» Assigned task:
Once you find the line that contains "-> [279,568,350,579] NoteRES", write out that line and every line after it to the end of the records, exactly and with nothing else.

» Exercise inputs:

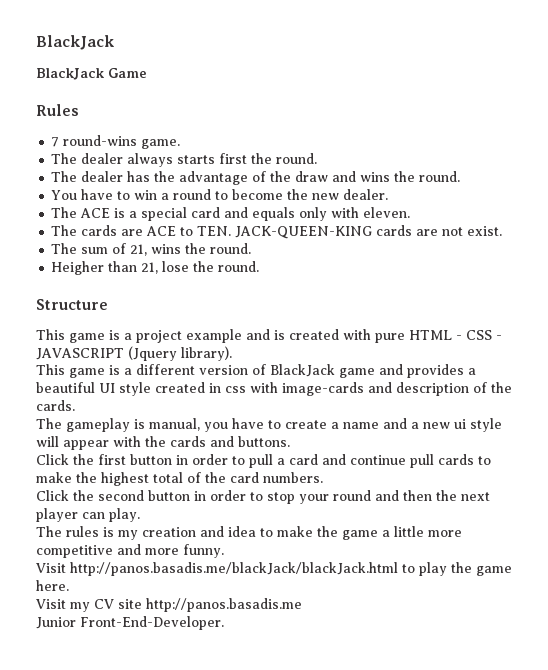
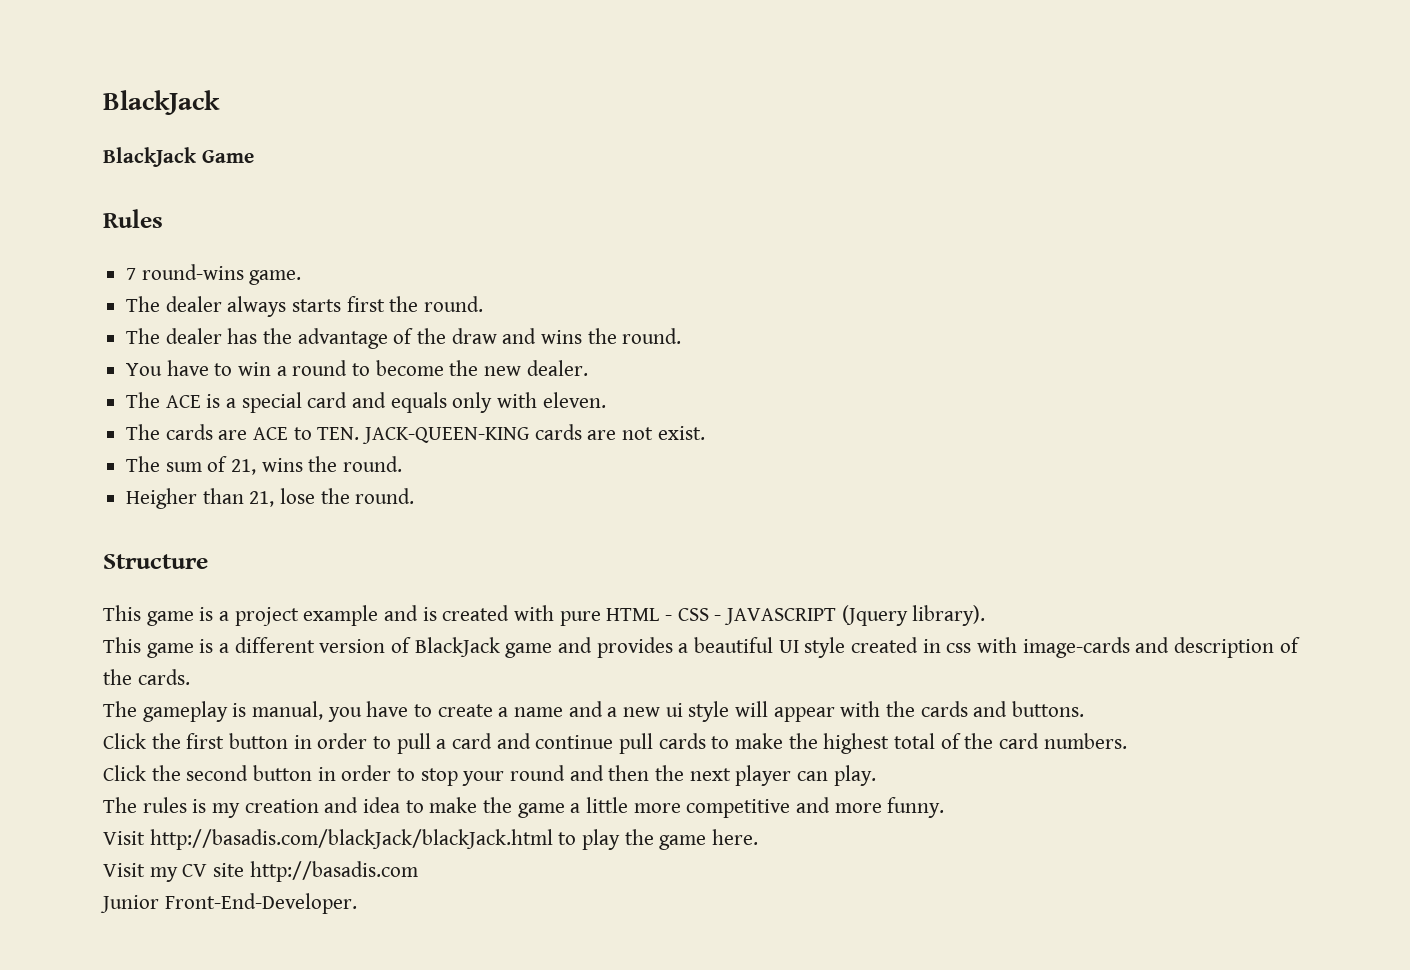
[70,562,398,576] http://panos.basadis.me/blackJack/blackJack.html -> [149,829,553,850] http://basadis.com/blackJack/blackJack.html
[146,598,302,612] http://panos.basadis.me -> [249,861,418,882] http://basadis.com

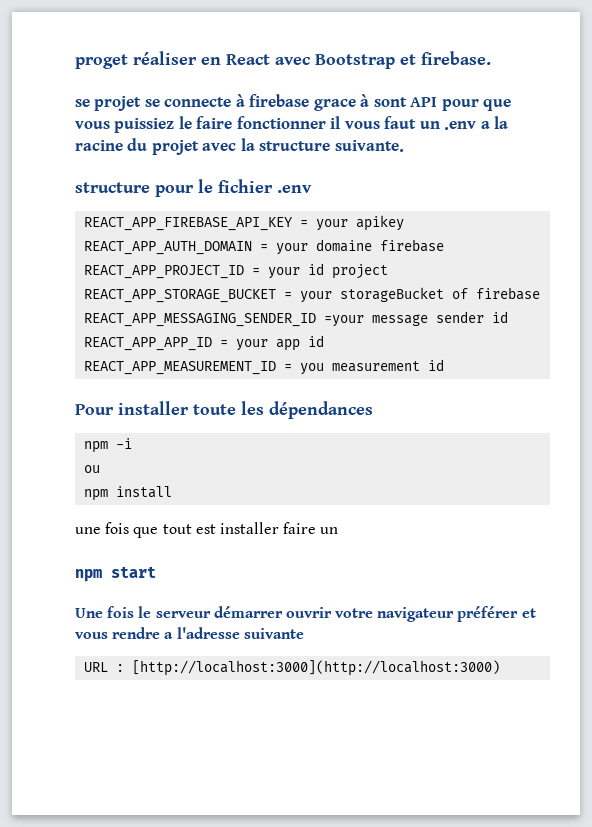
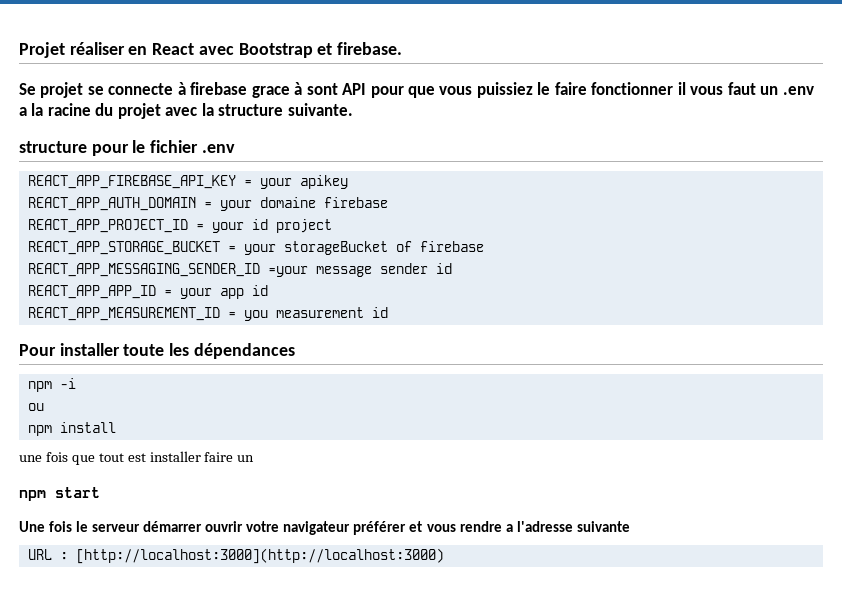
[75,54,128,69] proget -> [19,42,65,58] Projet
[75,99,90,107] se -> [19,83,36,95] Se

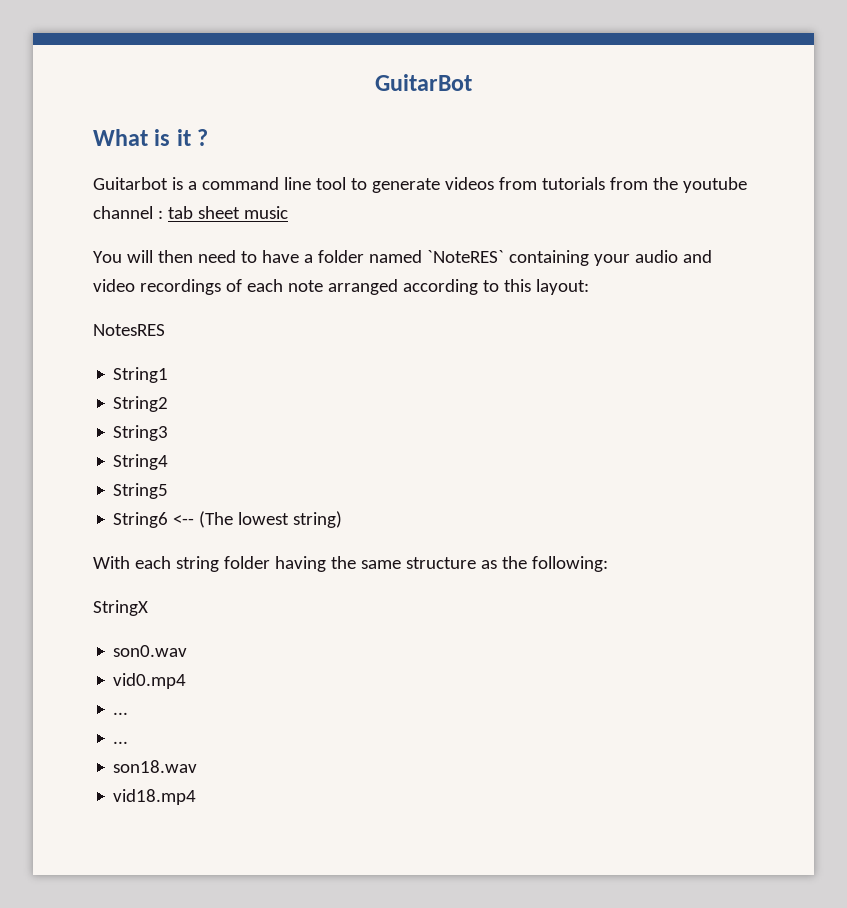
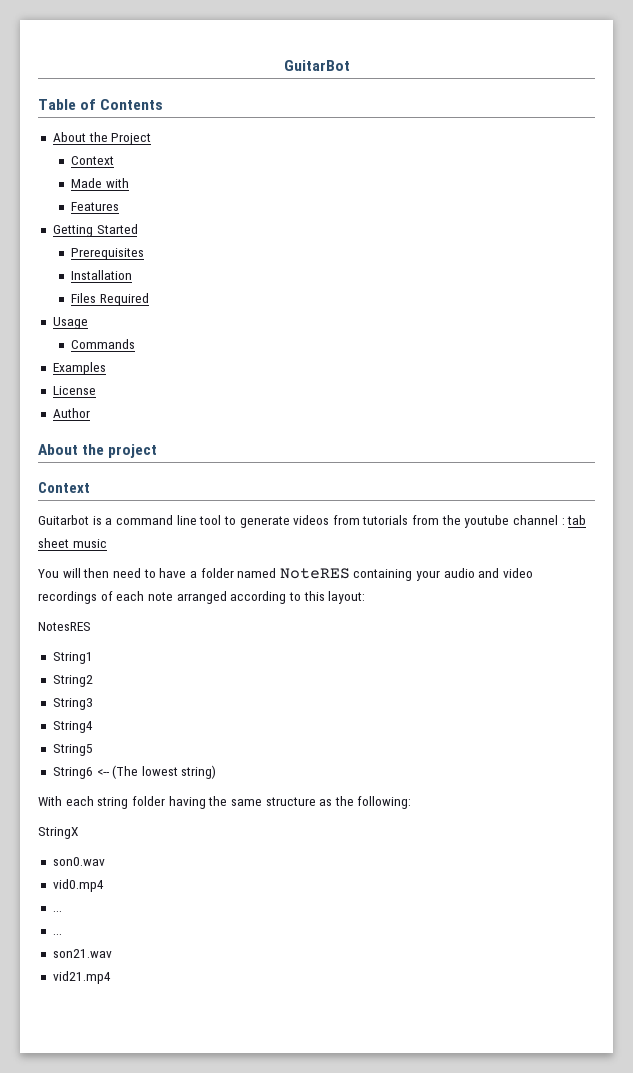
[93,129,209,146] What is it ? -> [38,99,164,110] [52,132,152,145] [71,156,115,165] [71,178,130,188] [71,202,120,211] [52,224,138,237] [71,248,145,260] [71,270,133,280] [71,293,150,306] [52,317,88,329] [71,339,136,349] [52,362,106,375] [52,386,96,395] [52,408,90,418] [38,444,158,458] [38,482,90,493] Table of Contents // About the Project // Context // Made with // Features // Getting Started // Prerequisites // Installation // Files Required // Usage // Commands // Examples // License // Author // About the project // Context
[426,250,504,263] `NoteRES` -> [279,568,350,579] NoteRES
[113,760,198,773] [113,789,197,805] son18.wav // vid18.mp4 -> [52,949,112,958] [52,971,111,984] son21.wav // vid21.mp4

» Task response:
[426,250,504,263] `NoteRES` -> [279,568,350,579] NoteRES
[113,760,198,773] [113,789,197,805] son18.wav // vid18.mp4 -> [52,949,112,958] [52,971,111,984] son21.wav // vid21.mp4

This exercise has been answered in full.